# Hen house plans!



## Harrison (Mar 26, 2013)

Hey everyone I keep chickens at my farm and I want to keep a few at home dose anyone have any plans/drawings for a hen house that could home 4-5 hens I would be very grateful


----------



## theHomesteadRed (Mar 23, 2013)

Don't make fun of me ok? ;-)
I used the Williams Sonoma website to help me design. I would never buy one there because they're way too much money for something j can do myself, but they're way cute! Lol! 
Good luck!


----------



## Roslyn (Jun 21, 2012)

Here are some photos of the building of my coop for a visual. For5 to 6 hens I would make a simple box that is 4 feet deep by 6 feet long. That gives you a solid 4 square feet per bird. With a door in the center for simple cleaning, a roost on the one side, two or three nest boxes on the other side with a door to the outside for egg collection. Then, next to the nest boxes on the right you can have a mini chicken door and attach a covered run, especially if you get bad weather in the winter the hens still can go outside and dig through straw or hay.

I have mine on blocks, and I highly recommend it so that rats don't build nests under the coop. My girls love to hang out under the coop when it's hot or when it's raining really hard. For cleaning, I just slide a tarp under the door and pull everything out with a hoe and rake, then drag the tarp to the garden.

As for the roof, I went with a translucent one, however, 6 years later it isn't holding up. I like the light it provides, but a hen flew out of the tree and put a large hole in it, so most of it needs replaced. We are going with metal for the edges (the wind rolls them up and cracks them) with two panels of translucent for light. I also have ventilation windows on either of the tall sides. Ventilation is VERY important.


----------



## rob (Jun 20, 2012)

i love the ideas people come up with for coops, you cant beat a home made coop.


----------



## Energyvet (Jul 25, 2012)

Beautiful construction!


----------



## ReTIRED (Mar 28, 2013)

Hard to tell from the pictures...._but...._What did you use for flooring inside the coop? It looks good.


----------



## Roslyn (Jun 21, 2012)

ReTIRED said:


> Hard to tell from the pictures...._but...._What did you use for flooring inside the coop? It looks good.

________________________

■ **Actions to take**
#1 Answer these questions using the hen house thread, giving one answer per line.
(a) Which website did theHomesteadRed use for help with the design?
(b) What size of box does Roslyn suggest for 5 to 6 hens?
(c) Why does Roslyn keep her coop on blocks?
#2 Continue the hen house thread from the point where it stops.

■ **Supplied material**
________________________

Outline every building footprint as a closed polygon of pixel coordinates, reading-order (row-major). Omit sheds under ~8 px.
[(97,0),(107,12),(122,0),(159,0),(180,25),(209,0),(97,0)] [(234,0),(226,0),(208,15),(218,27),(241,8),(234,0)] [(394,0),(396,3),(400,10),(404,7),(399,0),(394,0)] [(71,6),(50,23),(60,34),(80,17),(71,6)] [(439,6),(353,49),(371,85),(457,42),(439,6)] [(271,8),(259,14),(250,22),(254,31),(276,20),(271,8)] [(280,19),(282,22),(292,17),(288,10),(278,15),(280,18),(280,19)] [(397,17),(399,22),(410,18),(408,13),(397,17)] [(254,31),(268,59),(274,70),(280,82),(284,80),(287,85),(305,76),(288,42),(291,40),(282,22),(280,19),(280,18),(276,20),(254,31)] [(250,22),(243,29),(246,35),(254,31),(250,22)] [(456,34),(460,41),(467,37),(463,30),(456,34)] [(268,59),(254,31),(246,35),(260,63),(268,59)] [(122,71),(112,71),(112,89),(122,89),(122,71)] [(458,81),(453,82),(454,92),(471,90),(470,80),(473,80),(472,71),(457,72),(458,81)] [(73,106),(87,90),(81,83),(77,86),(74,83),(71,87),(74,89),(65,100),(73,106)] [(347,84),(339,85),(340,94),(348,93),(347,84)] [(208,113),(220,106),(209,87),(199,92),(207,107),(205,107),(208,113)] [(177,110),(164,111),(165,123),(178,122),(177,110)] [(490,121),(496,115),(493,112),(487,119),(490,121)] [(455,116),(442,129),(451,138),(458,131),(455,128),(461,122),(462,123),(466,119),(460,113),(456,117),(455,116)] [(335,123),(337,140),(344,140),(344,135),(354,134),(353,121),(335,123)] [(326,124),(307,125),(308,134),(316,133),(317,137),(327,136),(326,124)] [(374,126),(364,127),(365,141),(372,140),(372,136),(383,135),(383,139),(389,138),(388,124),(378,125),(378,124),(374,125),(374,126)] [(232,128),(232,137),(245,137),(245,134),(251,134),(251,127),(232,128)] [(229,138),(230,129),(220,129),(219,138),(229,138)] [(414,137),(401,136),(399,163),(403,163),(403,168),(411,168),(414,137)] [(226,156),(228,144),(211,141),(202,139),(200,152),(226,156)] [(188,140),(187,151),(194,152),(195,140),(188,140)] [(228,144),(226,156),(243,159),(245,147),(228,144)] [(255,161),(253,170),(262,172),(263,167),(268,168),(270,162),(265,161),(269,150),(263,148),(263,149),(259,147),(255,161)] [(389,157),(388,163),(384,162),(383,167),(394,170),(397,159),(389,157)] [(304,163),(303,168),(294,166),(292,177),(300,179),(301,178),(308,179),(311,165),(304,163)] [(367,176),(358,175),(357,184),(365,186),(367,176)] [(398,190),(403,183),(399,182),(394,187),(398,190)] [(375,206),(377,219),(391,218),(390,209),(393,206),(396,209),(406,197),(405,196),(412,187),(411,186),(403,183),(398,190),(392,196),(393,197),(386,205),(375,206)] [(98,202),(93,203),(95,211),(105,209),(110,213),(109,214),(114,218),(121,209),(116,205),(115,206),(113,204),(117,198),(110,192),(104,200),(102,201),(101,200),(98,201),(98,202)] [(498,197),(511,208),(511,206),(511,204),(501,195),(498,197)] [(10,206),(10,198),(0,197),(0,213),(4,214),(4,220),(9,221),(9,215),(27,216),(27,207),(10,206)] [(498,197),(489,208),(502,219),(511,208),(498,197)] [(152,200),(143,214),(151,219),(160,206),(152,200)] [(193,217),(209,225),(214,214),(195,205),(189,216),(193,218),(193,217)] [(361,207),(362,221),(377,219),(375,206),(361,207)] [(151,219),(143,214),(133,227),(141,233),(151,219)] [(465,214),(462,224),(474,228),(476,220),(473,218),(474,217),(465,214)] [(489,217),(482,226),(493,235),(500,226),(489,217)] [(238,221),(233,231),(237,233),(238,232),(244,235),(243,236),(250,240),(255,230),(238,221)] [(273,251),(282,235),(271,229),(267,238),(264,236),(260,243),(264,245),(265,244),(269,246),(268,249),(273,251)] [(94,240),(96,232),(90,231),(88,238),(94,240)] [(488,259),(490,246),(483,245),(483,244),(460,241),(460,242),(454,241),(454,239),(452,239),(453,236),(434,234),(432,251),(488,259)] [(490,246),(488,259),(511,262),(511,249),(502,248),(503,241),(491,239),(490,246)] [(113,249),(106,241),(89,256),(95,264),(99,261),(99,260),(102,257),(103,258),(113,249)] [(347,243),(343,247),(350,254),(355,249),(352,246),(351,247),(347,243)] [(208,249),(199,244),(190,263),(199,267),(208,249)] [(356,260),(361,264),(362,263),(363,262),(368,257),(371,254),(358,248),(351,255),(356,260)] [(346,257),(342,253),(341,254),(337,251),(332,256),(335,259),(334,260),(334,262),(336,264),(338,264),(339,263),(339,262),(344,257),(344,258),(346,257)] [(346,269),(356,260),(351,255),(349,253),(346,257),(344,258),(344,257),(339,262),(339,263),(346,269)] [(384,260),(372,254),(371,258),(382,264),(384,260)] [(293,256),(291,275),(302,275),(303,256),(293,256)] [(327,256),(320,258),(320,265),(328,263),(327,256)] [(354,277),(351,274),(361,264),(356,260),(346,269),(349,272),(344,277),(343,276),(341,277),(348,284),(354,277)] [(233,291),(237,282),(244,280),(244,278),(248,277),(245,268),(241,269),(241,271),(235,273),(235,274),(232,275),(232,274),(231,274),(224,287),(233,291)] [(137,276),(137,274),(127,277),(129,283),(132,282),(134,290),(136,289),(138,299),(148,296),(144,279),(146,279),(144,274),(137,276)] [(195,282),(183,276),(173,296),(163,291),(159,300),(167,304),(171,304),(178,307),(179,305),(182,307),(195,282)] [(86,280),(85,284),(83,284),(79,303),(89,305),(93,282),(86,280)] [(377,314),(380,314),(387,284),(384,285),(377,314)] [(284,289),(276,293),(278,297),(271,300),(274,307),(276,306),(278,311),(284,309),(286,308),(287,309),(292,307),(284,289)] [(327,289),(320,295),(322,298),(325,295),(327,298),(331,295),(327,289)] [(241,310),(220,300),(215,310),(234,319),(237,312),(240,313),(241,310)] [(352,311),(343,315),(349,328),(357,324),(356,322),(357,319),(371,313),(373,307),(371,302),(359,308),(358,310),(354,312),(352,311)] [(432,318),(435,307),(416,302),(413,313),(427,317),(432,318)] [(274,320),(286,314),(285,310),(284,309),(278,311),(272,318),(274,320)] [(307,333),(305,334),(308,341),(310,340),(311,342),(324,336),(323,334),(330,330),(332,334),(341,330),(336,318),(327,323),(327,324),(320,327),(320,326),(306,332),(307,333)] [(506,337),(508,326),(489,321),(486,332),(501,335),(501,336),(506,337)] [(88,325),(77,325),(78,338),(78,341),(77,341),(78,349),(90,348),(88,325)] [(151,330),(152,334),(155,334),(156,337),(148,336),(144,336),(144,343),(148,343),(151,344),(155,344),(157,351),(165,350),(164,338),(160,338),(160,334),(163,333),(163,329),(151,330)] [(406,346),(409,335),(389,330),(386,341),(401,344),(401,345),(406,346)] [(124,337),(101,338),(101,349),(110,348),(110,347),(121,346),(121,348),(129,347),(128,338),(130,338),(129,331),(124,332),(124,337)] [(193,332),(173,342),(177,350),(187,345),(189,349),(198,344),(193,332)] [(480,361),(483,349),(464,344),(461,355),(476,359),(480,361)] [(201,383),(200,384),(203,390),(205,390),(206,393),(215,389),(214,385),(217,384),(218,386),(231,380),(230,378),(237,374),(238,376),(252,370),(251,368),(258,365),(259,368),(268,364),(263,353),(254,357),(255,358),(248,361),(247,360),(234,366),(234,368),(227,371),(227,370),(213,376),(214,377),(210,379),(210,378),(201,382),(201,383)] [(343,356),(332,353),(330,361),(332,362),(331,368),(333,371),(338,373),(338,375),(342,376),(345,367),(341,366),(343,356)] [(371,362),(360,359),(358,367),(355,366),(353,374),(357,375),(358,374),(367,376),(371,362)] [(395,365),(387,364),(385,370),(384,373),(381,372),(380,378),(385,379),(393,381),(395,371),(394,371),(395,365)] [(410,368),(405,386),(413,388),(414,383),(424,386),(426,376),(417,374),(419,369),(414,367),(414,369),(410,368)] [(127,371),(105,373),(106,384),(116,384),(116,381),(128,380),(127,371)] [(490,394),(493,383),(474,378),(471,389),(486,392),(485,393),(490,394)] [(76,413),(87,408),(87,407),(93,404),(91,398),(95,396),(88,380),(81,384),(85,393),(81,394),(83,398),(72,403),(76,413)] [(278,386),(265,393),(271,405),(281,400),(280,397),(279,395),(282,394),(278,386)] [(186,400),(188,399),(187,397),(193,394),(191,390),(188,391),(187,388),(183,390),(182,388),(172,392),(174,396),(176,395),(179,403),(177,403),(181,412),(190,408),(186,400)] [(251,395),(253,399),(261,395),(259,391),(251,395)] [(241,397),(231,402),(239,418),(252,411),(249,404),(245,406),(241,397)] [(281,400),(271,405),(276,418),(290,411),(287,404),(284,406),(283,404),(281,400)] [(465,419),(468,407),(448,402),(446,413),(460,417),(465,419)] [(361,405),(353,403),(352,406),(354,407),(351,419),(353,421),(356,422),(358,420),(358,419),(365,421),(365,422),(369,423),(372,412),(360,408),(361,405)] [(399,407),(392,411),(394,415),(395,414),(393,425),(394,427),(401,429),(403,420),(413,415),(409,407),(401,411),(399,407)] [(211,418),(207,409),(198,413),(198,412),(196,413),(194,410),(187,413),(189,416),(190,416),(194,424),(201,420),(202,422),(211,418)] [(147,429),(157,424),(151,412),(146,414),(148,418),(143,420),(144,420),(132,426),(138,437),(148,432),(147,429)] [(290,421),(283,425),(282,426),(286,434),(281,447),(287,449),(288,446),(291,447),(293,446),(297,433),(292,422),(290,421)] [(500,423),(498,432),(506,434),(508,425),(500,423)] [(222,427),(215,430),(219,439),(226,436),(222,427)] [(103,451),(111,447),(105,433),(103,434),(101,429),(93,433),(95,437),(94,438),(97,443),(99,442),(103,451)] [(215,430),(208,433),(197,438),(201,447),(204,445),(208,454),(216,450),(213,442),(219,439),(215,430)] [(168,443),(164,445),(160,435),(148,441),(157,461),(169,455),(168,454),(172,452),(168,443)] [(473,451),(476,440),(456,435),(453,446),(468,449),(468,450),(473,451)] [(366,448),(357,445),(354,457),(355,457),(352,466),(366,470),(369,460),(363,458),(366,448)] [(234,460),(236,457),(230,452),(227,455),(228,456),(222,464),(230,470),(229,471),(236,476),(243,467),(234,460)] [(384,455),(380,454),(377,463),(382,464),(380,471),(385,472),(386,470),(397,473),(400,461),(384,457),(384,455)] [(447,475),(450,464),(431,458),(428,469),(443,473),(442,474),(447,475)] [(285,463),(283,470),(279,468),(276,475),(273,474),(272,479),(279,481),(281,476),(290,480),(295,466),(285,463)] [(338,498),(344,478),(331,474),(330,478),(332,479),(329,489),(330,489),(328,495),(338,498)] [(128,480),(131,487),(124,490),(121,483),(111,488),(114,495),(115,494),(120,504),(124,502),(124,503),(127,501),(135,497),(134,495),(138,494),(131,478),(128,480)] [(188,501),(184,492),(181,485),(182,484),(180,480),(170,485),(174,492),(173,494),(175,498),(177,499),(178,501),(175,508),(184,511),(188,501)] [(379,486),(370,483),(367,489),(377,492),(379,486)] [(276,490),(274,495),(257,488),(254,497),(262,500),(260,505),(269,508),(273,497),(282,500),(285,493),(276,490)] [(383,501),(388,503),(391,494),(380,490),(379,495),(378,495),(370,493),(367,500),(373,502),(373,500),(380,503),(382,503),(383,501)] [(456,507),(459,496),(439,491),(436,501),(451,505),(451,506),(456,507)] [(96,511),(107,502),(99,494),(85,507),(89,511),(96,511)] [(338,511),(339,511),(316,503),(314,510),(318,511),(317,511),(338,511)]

________________________

■ **Written answers**
#1
(a) The Williams Sonoma website.
(b) A box 4 feet deep by 6 feet long.
(c) So that rats don't build nests under the coop.

#2
Well, after I posted the photos I noticed that the floor looked a lot like.............hardwood floor!! 

However, it is linoleum. My husband found a piece that fit exactly at a job site and hauled it home for $0. My favorite price!! It seals the wood floor beneath from any water that might spill and it's super easy to clean the bedding off of.

Only issue is if you don't have a nice layer of shavings and straw it's a tad bit slippery to chicken feet.


----------



## Apyl (Jun 20, 2012)

For only a few hens I would just google hen house and try make one but tweak it to my liking. Like a previous poster mentioned 4sq ft per bird and your golden.


----------



## ChickenAdmin (Jun 4, 2012)

Can you get us pics of the space you have to place the coop?


----------



## theHomesteadRed (Mar 23, 2013)

Question: I'm sure, a dumb question, when they're talking about sq feet per bird, are they counting vertical feet also? Like roosting space and nesting boxes or JUST floor space?


----------



## InnKeeper (Feb 17, 2013)

theHomesteadRed said:


> Question: I'm sure, a dumb question, when they're talking about sq feet per bird, are they counting vertical feet also? Like roosting space and nesting boxes or JUST floor space?


If you count vertical space, it would be cubic feet. So I'm thinking its meant to be floor space measurements.


----------



## theHomesteadRed (Mar 23, 2013)

Oh yea. Duh. Red head moment! Lol! ;-) thanks


----------



## Energyvet (Jul 25, 2012)

I'm thinking 3D. I'd use that an err on the side of caution. We used 3D measurements in vet school.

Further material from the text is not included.